3 replies on “Bd. of Finance Offers Budget Guidance to Rein in Potential Mill Rate Increase to 4% for FY’25”

  1. “The town spoke, and said they wanted conservative leadership at the Board of Finance” by 4 votes. I feel like I’m going to be repeating this a lot the next 2 years, but it was a 4 vote margin, and with the runner-up somebody who was a pretty vocal opponent of BOF budget cuts last year. They spent a lot of time bragging about vote totals last year when they had the 2021 results – where their margins were much better (in part due to the odd matchup of 1 Democratic 4-year candidate against 3 Republicans) – to refer to, but now that the margins are so narrow, they really look kind of ridiculous continuing to rely on them. (but Bad-Faith Insinuations About What Wilton Voters Want are kind of a specialty of Mr. Raimondi’s)

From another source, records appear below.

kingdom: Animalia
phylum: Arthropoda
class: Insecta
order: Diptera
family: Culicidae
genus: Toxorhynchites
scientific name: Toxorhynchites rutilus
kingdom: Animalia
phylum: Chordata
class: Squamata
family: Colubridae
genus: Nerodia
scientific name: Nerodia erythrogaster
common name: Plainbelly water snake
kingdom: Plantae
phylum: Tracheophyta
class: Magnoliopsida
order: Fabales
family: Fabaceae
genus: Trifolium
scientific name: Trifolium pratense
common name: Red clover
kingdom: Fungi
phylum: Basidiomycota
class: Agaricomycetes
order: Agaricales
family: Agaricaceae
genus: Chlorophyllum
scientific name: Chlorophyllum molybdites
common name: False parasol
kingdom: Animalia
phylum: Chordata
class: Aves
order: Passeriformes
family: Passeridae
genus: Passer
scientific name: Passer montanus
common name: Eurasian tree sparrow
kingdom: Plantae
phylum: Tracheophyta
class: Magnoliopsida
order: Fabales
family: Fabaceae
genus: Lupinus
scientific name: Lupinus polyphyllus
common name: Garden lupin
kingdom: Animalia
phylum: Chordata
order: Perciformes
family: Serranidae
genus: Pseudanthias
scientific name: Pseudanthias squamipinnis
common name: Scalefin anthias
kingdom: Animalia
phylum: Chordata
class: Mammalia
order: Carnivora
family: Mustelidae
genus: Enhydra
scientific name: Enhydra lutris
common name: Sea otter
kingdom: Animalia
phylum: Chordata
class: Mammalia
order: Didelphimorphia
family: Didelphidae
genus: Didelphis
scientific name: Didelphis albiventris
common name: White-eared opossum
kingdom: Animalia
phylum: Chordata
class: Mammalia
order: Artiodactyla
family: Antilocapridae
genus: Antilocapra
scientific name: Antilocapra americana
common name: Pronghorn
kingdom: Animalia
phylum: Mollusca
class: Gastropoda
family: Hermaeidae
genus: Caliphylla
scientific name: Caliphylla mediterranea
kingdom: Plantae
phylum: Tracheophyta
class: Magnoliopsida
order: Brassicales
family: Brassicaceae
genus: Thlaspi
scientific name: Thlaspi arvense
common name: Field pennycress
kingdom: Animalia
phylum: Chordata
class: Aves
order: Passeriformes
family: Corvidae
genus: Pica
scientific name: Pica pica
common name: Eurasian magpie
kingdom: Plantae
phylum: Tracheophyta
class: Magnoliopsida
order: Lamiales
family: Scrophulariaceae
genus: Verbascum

    I do at least appreciate that they’re providing guidance, but I would caution the other two boards not to rely on it; it would be incredibly easy for the BOF to wait until after the other boards have submitted their budgets and then spin whatever results they get from their bogus survey as The Will Of The People supporting a lower number, and insist that thanks to this totally unexpected development, they can now actually only go up 3%. So as always, I would advise the BOE to assume that whatever number they give the BOF – even if it’s within the guidance – is going to have another $1-$2M lopped off of it just so the BOF can claim they’re doing something, and plan accordingly.

  2. Also, as long as we are talking about mandates, the Democrats held their 4-2 majority on the Board of Education by a much larger margin, in a campaign in which the BOE was – by far! – the most aggressively contested and highest-profile race, and in which there was a great deal of discussion of line-item cuts to the BOE budget (an approach repudiated even by one of the Republican BOF candidates).

    So the “town spoke” that they wanted to retain the current leadership on the BOE – and its approach to setting budgets – much more loudly than they said anything about the BOF.

  3. Budget should increase no more than the grand list percent increase or the inflation rate which ever is lower.